Early railway installations were built to move goods over relatively short distances and in the beginning the railway lines to do this were constructed piecemeal between industrial sites and waterways or centers of population but without any thought of what might be termed a national network.
Situated mid way between London and Edinburgh the city of York had long been a staging post for riders and horse drawn coaches on the journey between the two Capitals. As the railway train slowly replaced the horse, and also much of the river travel, it could have been expected that York would continue as an important location on the network. The rise in importance of Leeds, Bradford and other towns in the West Riding of Yorkshire during the Industrial Revolution and the fact that the revolution did not extend to York in any serious way might, however, have turned the city in to a pleasant backwater rather than the hub of the rail network in the North.

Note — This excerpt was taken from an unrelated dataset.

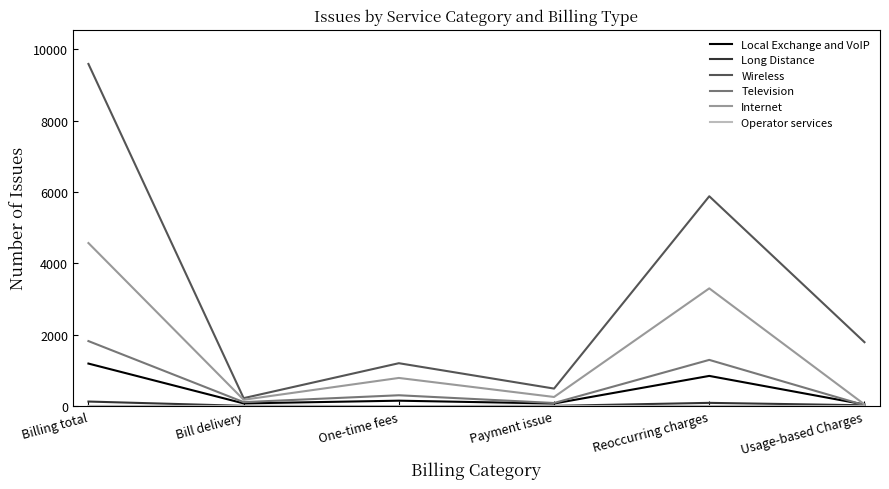

Which category has the highest value across all series?

Billing total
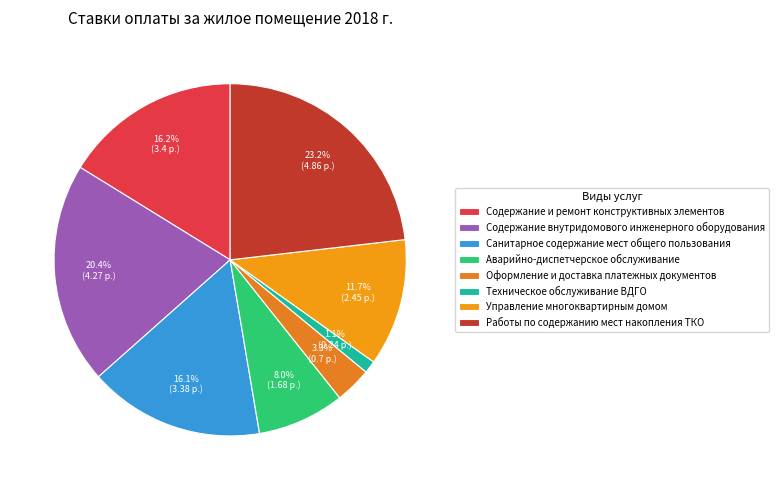

What percentage is the Аварийно-диспетчерское обслуживание slice, to the nearest percent?

8%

That York became the centre of the railway universe in the 19th century is down to the entrepreneurial zeal of one man, George Hudson and the engineering ability of another, George Stephenson
In 1827 George Hudson, then a draper with a shop College Street, came in to an inheritance of £30,000 and the money allowed him to become a prominent citizen in York. By 1833 Hudson was a member of the York Railway Committee which had been set up to develop plans for railway line to link York to the West Riding of Yorkshire to bring cheap coal in to the city. The line was completed in 1839 originally with a temporary station outside the city walls. The first permanent station was situated in the Toft Green/Tanner Row area with the walls being breached to allow the tracks through. Little remains of this station although the frontage can still be seen from Tanner Row and some ironwork and remains of platforms to the rear.